**Exercise 1:**
According to the text on office building operating costs, what is the total operating expense per square foot in San Francisco?
**Exercise 2:**
Continue the text on office building operating costs, starting right after its last sentence.

**Study text:**
------------------------------------
Have you ever wondered how much more it costs to operate an office building in New York City, compared to Salt Lake City? Wonder no more.
The Building Owners and Managers Association (BOMA) International, using the data found in its 2018 Office Experience Exchange Report (Office EER), has compiled a list of the most and least expensive private sector office markets in the United States based on total operating expenses.
Total operating expenses incorporate all expenses incurred to operate office buildings, including utilities, repairs and maintenance, roads and grounds, cleaning, administration, and security. New York City tops the list at $12.95 per square foot (psf), followed by San Francisco at $11.85 psf and Washington, DC at $11.43 psf. Boston appears on the list for the first time in five years, and Oakland, CA, is also a newcomer to the list—likely driven by the high cost of nearby San Francisco.
------------------------------------
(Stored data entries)

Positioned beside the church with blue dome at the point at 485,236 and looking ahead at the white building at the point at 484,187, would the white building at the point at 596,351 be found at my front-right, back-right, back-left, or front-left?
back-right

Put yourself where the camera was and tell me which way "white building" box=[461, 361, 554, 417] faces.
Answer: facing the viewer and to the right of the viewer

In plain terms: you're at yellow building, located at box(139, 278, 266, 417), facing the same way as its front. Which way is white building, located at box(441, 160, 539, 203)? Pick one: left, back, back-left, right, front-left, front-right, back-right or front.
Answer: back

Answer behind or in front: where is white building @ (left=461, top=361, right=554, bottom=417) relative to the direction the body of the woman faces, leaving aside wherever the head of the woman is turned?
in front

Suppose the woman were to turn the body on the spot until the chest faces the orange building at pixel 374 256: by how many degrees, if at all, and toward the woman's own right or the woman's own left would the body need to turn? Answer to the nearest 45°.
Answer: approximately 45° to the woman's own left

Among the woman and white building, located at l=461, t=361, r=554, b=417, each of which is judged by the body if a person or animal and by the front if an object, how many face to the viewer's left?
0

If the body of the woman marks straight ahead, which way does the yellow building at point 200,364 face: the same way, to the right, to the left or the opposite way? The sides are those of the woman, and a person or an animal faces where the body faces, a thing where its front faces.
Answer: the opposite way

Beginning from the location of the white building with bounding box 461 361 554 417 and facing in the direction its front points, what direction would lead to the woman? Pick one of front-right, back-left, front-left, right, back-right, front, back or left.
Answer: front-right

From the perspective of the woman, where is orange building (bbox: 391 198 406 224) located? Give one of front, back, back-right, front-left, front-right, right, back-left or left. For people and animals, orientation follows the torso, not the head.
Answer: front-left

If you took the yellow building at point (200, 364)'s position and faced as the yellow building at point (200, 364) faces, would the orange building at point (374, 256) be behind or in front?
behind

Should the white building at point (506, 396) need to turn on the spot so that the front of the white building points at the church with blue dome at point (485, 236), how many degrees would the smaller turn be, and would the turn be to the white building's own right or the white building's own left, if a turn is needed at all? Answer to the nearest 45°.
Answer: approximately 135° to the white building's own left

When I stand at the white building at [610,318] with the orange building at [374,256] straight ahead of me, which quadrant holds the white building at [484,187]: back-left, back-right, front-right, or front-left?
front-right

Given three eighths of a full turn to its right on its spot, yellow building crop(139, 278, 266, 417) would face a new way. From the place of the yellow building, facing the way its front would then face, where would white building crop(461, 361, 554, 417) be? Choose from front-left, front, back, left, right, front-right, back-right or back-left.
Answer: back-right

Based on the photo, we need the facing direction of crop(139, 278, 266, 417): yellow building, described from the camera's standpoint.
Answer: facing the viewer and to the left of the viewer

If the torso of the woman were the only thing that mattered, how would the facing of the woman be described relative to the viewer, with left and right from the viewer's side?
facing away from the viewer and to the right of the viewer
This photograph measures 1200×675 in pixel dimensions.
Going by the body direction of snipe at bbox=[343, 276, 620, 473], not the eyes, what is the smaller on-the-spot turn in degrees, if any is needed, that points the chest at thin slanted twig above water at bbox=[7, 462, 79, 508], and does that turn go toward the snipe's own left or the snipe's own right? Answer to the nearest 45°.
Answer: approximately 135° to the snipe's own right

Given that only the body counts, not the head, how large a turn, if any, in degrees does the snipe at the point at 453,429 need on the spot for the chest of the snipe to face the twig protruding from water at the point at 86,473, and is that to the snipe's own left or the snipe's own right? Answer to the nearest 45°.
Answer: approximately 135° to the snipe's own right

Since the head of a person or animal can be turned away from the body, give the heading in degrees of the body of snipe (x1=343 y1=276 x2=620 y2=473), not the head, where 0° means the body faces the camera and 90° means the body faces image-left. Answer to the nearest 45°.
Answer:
------------------------------------
**Written reply 1:**
$11.85 per square foot

**Written reply 2:**
At the opposite end of the spectrum, Salt Lake City takes the top spot as the market with the lowest operating expenses. At $6.02 psf, Salt Lake City is less than half the cost of New York, the most expensive city. Nashville, Tennessee, and Orlando, FL hold the second and third positions on the list, respectively, with operating expenses only $0.01 psf apart. Overall operating expenses saw a moderate increase, as the industry continues to support a strong labor market.
Five Most Expensive Office Markets – Total Operating Expenses
- New York City, NY $12.95 per square foot (psf)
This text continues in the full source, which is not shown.